Yes, the sublease and non-compete agreement constitute a prohibited financial relationship under the Stark Act. The court found that both a direct and indirect financial relationship existed. A direct relationship existed because the doctors signed the agreements individually and received remuneration when BRMC's payments relieved them of personal liability on a $200,000 lease buyout. An indirect relationship existed because the compensation from BRMC to V&S 'took into account' the volume or value of anticipated referrals. Evidence, including BRMC's own valuation report and CEO testimony, showed that the non-compete payments were calculated based on the expected revenue from the doctors' referrals. This meant the compensation was not 'fair market value' as defined by the Stark Act, which prohibits determining value in any manner that considers referrals. Because the compensation was not at fair market value and other parts of the arrangement were not set forth in writing, no statutory exceptions applied.

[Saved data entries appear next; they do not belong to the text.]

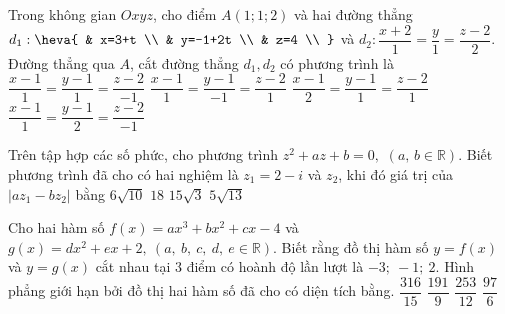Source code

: \begin{ex} %
Trong không gian $Oxyz$, cho điểm $A( 1;1;2 )$ và hai đường thẳng ${{d}_{1}}:\heva{
& x=3+t \\ 
& y=-1+2t \\ 
& z=4 \\ 
}$ và ${{d}_{2}}:\dfrac{x+2}{1}=\dfrac{y}{1}=\dfrac{z-2}{2}$. Đường thẳng qua $A$, cắt đường thẳng ${{d}_{1}},{{d}_{2}}$ có phương trình là
\choice 
{ $\dfrac{x-1}{1}=\dfrac{y-1}{1}=\dfrac{z-2}{-1}$}
{ $\dfrac{x-1}{1}=\dfrac{y-1}{-1}=\dfrac{z-2}{1}$} 
{\True $\dfrac{x-1}{2}=\dfrac{y-1}{1}=\dfrac{z-2}{1}$}
{ $\dfrac{x-1}{1}=\dfrac{y-1}{2}=\dfrac{z-2}{-1}$} 
\end{ex} 
\begin{ex} %
Trên tập hợp các số phức, cho phương trình ${{z}^2}+az+b=0,\,\,( a,\,b\in \mathbb{R} )$. Biết phương trình đã cho có hai nghiệm là ${{z}_{1}}=2-i$ và ${{z}_{2}}$, khi đó giá trị của $\bigg| a{{z}_{1}}-b{{z}_{2}} \bigg|$ bằng 
\choice 
{ $6\sqrt{10}$}
{ $18$}
{ $15\sqrt{3}$}
{\True $5\sqrt{13}$} 
\end{ex} 
\begin{ex} %
Cho hai hàm số $f( x )=ax^3+bx^2+cx-4$ và $g( x )=dx^2+ex+2,\ ( a,\ b,\ c,\ d,\ e\in \mathbb{R} )$. Biết rằng đồ thị hàm số $y=f( x )$ và $y=g( x )$ cắt nhau tại $3$ điểm có hoành độ lần lượt là $-3;\ -1;\ 2$. Hình phẳng giới hạn bởi đồ thị hai hàm số đã cho có diện tích bằng.
\choice 
{ $\dfrac{316}{15}$}
{ $\dfrac{191}{9}$}
{ \True $\dfrac{253}{12}$}
{ $\dfrac{97}{6}$} 
\end{ex}
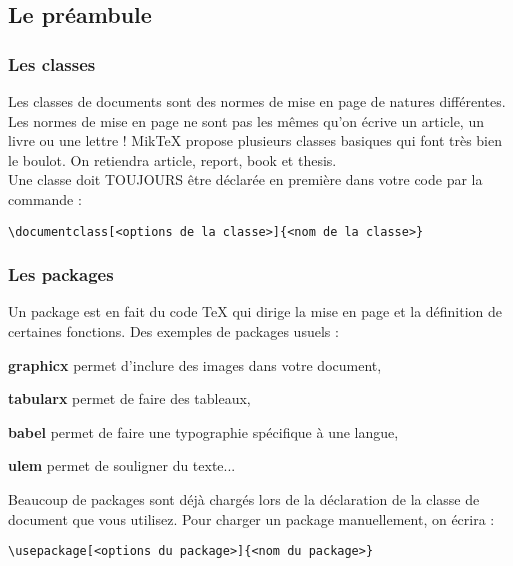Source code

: \documentclass{beamer}
\begin{document}
\subsection[Préamb]{Le préambule}
\begin{frame}[fragile]
	\frametitle{Les classes}
	Les classes de documents sont des normes de mise en page de natures différentes. Les normes de mise en page ne sont pas les mêmes qu'on écrive un article, un livre ou une lettre ! MikTeX propose plusieurs classes basiques qui font très bien le boulot. On retiendra article, report, book et thesis.\\
	
	Une classe doit \alert{TOUJOURS} être déclarée en première dans votre code par la commande :
\begin{footnotesize}
	\begin{Verbatim}
\documentclass[<options de la classe>]{<nom de la classe>}
	\end{Verbatim}
\end{footnotesize}
\end{frame}


\begin{frame}[fragile]
	\frametitle{Les packages}
	Un package est en fait du code TeX qui dirige la mise en page et la définition de certaines fonctions. Des exemples de packages usuels :
	\begin{description}
		\item{\textbf{graphicx}} permet d'inclure des images dans votre document,
		\item{\textbf{tabularx}} permet de faire des tableaux,
		\item{\textbf{babel}} permet de faire une typographie spécifique à une langue,
		\item{\textbf{ulem}} permet de souligner du texte...
	\end{description}
	Beaucoup de packages sont déjà chargés lors de la déclaration de la classe de document que vous utilisez. Pour charger un package manuellement, on écrira :
	\begin{small}
	\begin{Verbatim}
\usepackage[<options du package>]{<nom du package>}
	\end{Verbatim}
	\end{small}
\end{frame}
\end{document}
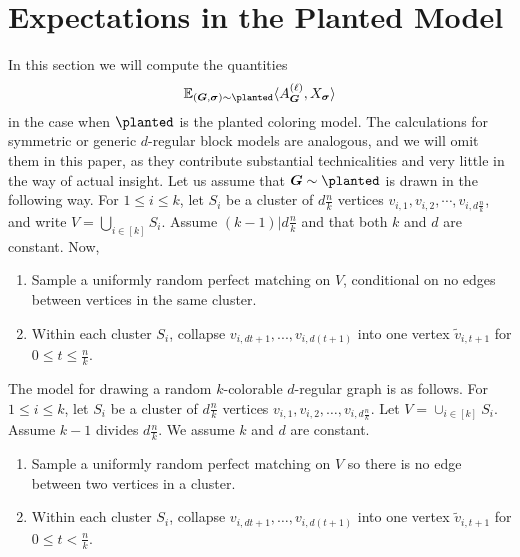 
\newcommand{\Proj}[1]{\Pi_{#1}}
\newcommand{\Symm}[1]{\mathsf{Symm}\left(#1\right)}
\newcommand{\rank}{\mathsf{rank}}


\section{Expectations in the Planted Model} \label{sec:exp-calc}

In this section we will compute the quantities
$$
    \bbE_{(\bG,\bm \sigma) \sim \planted} \langle \nb{\ell}{\bG}, X_{\bm \sigma} \rangle
$$
in the case when $\planted$ is the planted coloring model. The calculations for symmetric or generic $d$-regular block models are analogous, and we will omit them in this paper, as they contribute substantial technicalities and very little in the way of actual insight. Let us assume that $\bG \sim \planted$ is drawn in the following way. For $1 \le i \le k$, let $S_i$ be a cluster of $d\frac{n}{k}$ vertices $v_{i,1},v_{i,2},\cdots,v_{i,d\frac{n}{k}}$, and write $V = \bigcup_{i\in [k]} S_i$. Assume $(k-1)|d\frac{n}{k}$ and that both $k$ and $d$ are constant. Now,

\begin{enumerate}
    \item Sample a uniformly random perfect matching on $V$, conditional on no edges between vertices in the same cluster.
    \item Within each cluster $S_i$, collapse $v_{i,dt+1},...,v_{i,d(t+1)}$ into one vertex $\widetilde{v}_{i,t+1}$ for $0 \le t \le \frac{n}{k}$.
\end{enumerate}

The model for drawing a random $k$-colorable $d$-regular graph is as follows.  For $1\le i\le k$, let $S_i$ be a cluster of $d\frac{n}{k}$ vertices $v_{i,1}, v_{i,2}, \dots, v_{i,d\frac{n}{k}}$.  Let $V = \cup_{i\in[k]} S_i$.  Assume $k-1$ divides $d\frac{n}{k}$.  We assume $k$ and $d$ are constant.
\begin{enumerate}
\item \label{step:sample-matching} Sample a uniformly random perfect matching on $V$ so there is no edge between two vertices in a cluster.
\item \label{step:collapse} Within each cluster $S_i$, collapse $v_{i,dt+1},\dots,v_{i,d(t+1)}$ into one vertex $\widetilde{v}_{i,t+1}$ for $0\le t < \frac{n}{k}$.
\end{enumerate}


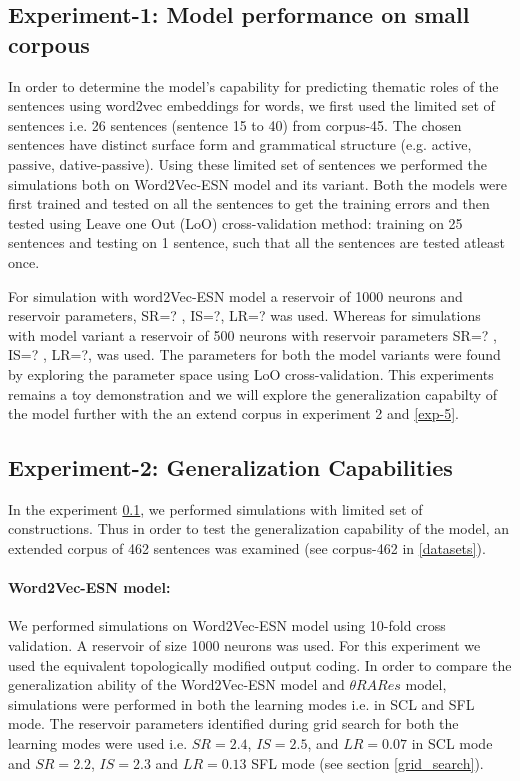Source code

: \subsection{Experiment-1: Model performance on small corpous}\label{exp-1}

In order to determine the model's capability for predicting thematic roles of the sentences using word2vec embeddings for words, we first used the limited set of sentences i.e. 26 sentences (sentence 15 to 40) from corpus-45. The chosen sentences have distinct surface form and grammatical structure (e.g. active, passive, dative-passive). Using these limited set of sentences we performed the simulations both on Word2Vec-ESN model and its variant. Both the models were first trained and tested on all the sentences to get the training errors and then tested using Leave one Out (LoO) cross-validation method: training on 25 sentences and testing on 1 sentence, such that all the sentences are tested atleast once.
 
For simulation with word2Vec-ESN model a reservoir of 1000 neurons and reservoir parameters, SR=? , IS=?, LR=? was used. Whereas for simulations with model variant a reservoir of 500 neurons with reservoir parameters SR=? , IS=? , LR=?, was used. The parameters for both the model variants were found by exploring the parameter space using LoO cross-validation. This experiments remains a toy demonstration and we will explore the generalization capabilty of the model further with the an extend corpus in experiment 2 and \ref{exp-5}.

\subsection{Experiment-2: Generalization Capabilities} \label{exp-2}

In the experiment \ref{exp-1}, we performed simulations with limited set of constructions. Thus in order to test the generalization capability of the model, an extended corpus of 462 sentences was examined (see corpus-462 in \ref{datasets}). 

\paragraph{Word2Vec-ESN model:}We performed simulations on Word2Vec-ESN model using 10-fold cross validation. A reservoir of size 1000 neurons was used. For this experiment we used the equivalent topologically modified output coding. In order to compare the generalization ability of the Word2Vec-ESN model and $\theta RARes$ model, simulations were performed in both the learning modes i.e. in SCL and SFL mode. The reservoir parameters identified during grid search for both the learning modes were used i.e. $SR = 2.4$, $IS = 2.5$, and $LR = 0.07$ in SCL mode and $SR = 2.2$, $IS = 2.3$ and $LR = 0.13$ SFL mode (see section \ref{grid_search}).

Therefore, the court granted summary judgment to the Relators on the Stark Act violation.
Analysis:
This decision clarifies the 'takes into account' standard within the Stark Act, establishing that even a fixed-payment arrangement violates the law if the amount was calculated based on the value of anticipated referrals. It reinforces that the Stark Act is a strict liability statute where intent is irrelevant, unlike the Anti-Kickback Act. The court's rejection of the defendants' 'negotiated fair market value' argument solidifies the principle that compliance requires an objective valuation that excludes the value of referrals, not merely a price that seems reasonable to the interested parties. The ruling provides a roadmap for plaintiffs in False Claims Act cases, demonstrating that internal documents showing referrals were considered in setting compensation can be dispositive evidence of a Stark Act violation.